No hemos parado de preguntarle al Señor. Continuamos haciéndolo porque surgen muchos interrogantes que nos interpelan y nos dejan perplejo. No entendemos lo ocurrido en los campos nazis de refugiado durante la segunda guerra mundial; no entendemos el hambre y la sed que padece África y otros lugares del mundo. Menos entendemos las migraciones que se suceden en pleno siglo XXI y que son carne de explotación y esclavitud en los países de destino.

Sí, hemos levantado la mirada y dirigida al Cielo le hemos preguntado al Señor: ¿Dónde estás Dios mío? ¿Por qué permites que estas cosas sucedan? Observamos impotente los devastadores tsunami, huracanes y terremotos que devastan pueblos enteros y que suceden en zonas pobres y débiles. Y qué quizás nosotros no socorremos como deberíamos hacer o ayudar para que no suceda de forma tan mortífera e indefensa.

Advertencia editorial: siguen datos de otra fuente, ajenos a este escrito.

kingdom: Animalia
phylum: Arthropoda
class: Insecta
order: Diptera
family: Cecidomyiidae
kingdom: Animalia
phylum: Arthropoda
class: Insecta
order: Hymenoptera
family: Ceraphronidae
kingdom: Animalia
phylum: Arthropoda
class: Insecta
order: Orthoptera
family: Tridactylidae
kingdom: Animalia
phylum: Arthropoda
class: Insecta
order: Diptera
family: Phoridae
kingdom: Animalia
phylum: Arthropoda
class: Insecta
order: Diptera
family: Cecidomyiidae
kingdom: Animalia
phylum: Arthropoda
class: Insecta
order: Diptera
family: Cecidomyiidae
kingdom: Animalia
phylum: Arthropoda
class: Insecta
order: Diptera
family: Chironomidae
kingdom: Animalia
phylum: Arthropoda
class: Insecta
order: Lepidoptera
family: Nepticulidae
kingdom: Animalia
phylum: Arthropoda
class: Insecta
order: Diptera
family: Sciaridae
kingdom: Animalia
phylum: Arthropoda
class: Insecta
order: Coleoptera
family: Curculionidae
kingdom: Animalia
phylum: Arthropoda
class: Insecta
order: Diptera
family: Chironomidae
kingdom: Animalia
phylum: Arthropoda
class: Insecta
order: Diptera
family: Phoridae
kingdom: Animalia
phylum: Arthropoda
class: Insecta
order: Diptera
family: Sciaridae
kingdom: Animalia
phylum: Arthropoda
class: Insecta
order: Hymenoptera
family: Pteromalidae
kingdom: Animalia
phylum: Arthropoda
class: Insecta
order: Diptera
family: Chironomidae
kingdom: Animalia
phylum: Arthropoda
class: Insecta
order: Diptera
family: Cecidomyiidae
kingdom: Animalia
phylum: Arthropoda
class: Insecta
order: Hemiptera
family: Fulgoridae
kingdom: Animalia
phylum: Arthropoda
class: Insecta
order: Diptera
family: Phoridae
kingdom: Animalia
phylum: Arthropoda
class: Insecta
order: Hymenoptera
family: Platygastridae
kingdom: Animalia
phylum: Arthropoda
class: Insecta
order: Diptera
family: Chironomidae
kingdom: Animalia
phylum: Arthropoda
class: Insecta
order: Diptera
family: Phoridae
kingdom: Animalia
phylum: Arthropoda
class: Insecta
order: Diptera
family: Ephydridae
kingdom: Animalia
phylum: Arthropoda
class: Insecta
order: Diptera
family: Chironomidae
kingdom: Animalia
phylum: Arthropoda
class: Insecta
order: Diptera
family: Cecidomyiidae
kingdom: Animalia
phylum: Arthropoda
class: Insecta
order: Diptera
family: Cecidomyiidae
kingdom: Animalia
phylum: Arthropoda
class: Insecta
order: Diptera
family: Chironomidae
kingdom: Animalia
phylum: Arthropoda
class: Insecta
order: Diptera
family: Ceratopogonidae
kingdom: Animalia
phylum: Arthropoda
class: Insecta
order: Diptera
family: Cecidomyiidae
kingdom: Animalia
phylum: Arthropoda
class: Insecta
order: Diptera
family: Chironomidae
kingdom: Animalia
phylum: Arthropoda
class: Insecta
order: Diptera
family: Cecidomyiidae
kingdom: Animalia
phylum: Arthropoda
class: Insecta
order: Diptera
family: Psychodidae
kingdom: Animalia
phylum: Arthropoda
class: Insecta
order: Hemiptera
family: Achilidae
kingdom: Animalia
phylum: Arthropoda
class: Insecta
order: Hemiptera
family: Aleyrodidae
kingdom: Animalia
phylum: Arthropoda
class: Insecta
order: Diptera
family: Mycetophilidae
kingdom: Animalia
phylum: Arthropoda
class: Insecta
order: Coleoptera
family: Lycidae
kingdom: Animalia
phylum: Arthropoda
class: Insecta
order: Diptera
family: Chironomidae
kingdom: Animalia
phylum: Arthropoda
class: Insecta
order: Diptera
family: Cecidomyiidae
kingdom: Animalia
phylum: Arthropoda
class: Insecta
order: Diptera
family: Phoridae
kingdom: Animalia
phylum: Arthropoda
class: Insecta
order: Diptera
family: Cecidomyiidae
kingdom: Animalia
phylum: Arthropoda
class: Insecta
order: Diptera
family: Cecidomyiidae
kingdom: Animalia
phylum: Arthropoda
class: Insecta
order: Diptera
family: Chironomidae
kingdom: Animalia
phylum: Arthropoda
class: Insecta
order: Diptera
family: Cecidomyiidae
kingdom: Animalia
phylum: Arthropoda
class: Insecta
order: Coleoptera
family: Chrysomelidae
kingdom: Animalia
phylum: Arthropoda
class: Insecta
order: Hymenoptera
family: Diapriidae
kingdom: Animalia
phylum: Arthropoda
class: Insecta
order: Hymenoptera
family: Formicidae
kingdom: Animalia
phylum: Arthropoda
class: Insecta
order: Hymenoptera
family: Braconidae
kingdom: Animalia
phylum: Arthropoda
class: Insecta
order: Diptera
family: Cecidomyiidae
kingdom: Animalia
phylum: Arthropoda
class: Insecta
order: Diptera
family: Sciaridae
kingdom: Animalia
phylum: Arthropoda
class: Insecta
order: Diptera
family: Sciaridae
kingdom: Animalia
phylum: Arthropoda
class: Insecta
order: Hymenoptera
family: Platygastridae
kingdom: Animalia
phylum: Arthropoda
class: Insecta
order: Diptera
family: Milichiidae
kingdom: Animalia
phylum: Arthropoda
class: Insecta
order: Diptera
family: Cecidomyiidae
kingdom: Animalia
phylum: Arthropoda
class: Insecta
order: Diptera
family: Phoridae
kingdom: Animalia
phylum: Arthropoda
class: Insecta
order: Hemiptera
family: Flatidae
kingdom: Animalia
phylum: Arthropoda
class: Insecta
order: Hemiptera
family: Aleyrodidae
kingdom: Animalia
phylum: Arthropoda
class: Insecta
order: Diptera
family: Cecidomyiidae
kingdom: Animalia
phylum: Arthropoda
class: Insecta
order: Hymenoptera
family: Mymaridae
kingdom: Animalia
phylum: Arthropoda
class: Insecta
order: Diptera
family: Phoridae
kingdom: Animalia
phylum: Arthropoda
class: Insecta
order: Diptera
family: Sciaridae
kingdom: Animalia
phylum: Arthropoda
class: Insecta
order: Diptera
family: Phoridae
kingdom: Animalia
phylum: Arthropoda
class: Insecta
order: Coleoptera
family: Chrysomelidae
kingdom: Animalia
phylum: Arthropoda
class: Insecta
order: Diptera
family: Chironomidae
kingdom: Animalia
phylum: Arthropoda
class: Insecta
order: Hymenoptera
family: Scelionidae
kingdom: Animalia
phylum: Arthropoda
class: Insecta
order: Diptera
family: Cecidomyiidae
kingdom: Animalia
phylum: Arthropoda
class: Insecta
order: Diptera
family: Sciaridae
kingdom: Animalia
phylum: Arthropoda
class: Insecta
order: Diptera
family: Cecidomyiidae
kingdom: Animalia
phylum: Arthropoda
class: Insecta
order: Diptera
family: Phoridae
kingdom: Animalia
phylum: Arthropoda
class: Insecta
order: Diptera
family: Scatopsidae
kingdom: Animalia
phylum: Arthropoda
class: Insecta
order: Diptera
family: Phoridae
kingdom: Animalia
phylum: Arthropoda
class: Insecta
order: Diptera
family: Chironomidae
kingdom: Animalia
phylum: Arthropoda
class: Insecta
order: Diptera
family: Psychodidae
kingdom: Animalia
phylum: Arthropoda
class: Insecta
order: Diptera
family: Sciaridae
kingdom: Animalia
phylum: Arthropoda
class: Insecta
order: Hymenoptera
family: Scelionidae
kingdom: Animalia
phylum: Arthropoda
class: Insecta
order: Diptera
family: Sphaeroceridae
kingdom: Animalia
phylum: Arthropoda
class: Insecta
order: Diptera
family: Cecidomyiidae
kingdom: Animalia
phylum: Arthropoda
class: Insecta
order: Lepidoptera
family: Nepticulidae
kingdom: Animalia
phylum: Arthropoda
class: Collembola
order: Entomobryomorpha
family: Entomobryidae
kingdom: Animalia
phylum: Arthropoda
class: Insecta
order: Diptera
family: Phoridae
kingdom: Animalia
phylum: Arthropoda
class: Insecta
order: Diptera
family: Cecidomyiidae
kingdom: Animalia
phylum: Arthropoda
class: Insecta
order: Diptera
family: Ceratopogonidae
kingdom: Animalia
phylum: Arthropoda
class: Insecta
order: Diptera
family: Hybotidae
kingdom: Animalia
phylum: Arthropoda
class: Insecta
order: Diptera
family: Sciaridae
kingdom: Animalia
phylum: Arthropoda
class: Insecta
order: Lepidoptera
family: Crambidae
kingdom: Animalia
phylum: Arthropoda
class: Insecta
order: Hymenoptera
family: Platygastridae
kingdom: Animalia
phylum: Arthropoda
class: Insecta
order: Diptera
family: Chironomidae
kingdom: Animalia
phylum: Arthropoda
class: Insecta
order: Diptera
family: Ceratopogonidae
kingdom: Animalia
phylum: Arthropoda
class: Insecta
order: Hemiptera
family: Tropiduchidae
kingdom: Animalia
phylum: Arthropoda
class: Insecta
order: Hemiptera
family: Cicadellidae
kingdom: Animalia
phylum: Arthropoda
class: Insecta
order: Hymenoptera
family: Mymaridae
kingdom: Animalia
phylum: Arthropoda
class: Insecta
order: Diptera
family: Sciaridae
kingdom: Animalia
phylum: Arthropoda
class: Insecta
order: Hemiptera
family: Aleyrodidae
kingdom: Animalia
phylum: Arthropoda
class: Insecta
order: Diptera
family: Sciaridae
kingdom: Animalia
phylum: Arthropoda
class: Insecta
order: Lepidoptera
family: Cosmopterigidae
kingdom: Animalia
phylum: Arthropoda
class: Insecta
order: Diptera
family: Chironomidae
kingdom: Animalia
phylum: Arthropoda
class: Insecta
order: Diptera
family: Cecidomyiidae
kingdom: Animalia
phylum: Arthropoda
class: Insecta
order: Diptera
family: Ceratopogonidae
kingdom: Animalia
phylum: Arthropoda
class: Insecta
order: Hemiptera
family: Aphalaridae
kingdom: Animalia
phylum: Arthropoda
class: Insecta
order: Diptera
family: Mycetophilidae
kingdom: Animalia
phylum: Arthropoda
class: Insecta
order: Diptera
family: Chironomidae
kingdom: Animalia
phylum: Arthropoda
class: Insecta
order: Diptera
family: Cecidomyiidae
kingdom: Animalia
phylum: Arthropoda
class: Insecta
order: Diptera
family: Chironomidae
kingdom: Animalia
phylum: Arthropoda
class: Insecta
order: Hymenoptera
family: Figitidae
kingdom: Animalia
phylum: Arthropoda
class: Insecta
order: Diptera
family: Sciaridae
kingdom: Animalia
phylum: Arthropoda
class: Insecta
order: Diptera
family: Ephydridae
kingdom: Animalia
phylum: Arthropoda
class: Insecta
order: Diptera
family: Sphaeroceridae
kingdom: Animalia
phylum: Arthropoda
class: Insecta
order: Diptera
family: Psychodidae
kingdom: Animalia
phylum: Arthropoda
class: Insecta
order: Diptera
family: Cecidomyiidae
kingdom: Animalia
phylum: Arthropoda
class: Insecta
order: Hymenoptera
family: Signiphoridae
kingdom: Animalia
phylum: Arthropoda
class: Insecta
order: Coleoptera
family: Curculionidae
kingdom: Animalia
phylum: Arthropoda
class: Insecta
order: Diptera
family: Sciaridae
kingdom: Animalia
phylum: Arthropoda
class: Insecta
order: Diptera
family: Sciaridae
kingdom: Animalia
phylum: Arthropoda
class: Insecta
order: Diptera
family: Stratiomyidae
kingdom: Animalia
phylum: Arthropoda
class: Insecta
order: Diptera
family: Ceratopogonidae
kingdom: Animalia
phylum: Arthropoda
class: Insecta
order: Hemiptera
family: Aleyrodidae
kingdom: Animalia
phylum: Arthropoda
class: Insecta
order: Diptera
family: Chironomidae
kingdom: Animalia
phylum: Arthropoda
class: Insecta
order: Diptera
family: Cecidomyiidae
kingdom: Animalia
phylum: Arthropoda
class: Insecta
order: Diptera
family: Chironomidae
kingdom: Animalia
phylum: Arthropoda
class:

En estos casos no se trata de falta de confianza, sino de no hacer las cosas como se tendrían que hacer. Porque el mundo tiene recursos para evitar estas situaciones puntuales o para que no sean tan devastadoras. Sabemos que no existe la solidaridad necesaria, no tanto a esos momentos, sino a tener una ayuda y preparación para formarse y prepararse para evitarlos cuando llegue la hora. Se hace necesario preparar y darles a esos pueblos las herramientas necesarias para que sean capaces de proveerse todo lo que necesitan.

Pero, a pesar de todo eso, debemos saber y confiar que Jesús está entre nosotros. Y nos dará la fuerza y el valor que necesitamos para afrontar las diversas situaciones. Esos son los miedos que tenemos que quitar de nuestros corazones. Debemos confiar que nuestro trabajo diario por hacer justicia y buscar la verdad, para encender la fraternidad entre los pueblos, está supervisado por el Ojo de Dios, y que Él nos proveerá y dará todo lo que necesitemos para que la justicia y la verdad primen por encima de todo.

Así ocurrió aquel día con los apóstoles en la barca. Asustados le despertaron, y Jesús les interpeló de cobardes y de poca fe. Igual nos ocurre a nosotros. Nos asustamos por todo lo que sucede a nuestro derredor. Sentimos miedo de las persecuciones y posiblemente por nuestros fracasos. Pero no olvidemos nunca que Jesús está con nosotros. 

Nos lo ha prometido Él, y su Palabra siempre se cumple. Perdona Señor nuestra osadía y atrevimiento. Danos el don de la fe y la confianza en tu Palabra, porque sólo Tú tienes Palabra de Vida Eterna. Amén.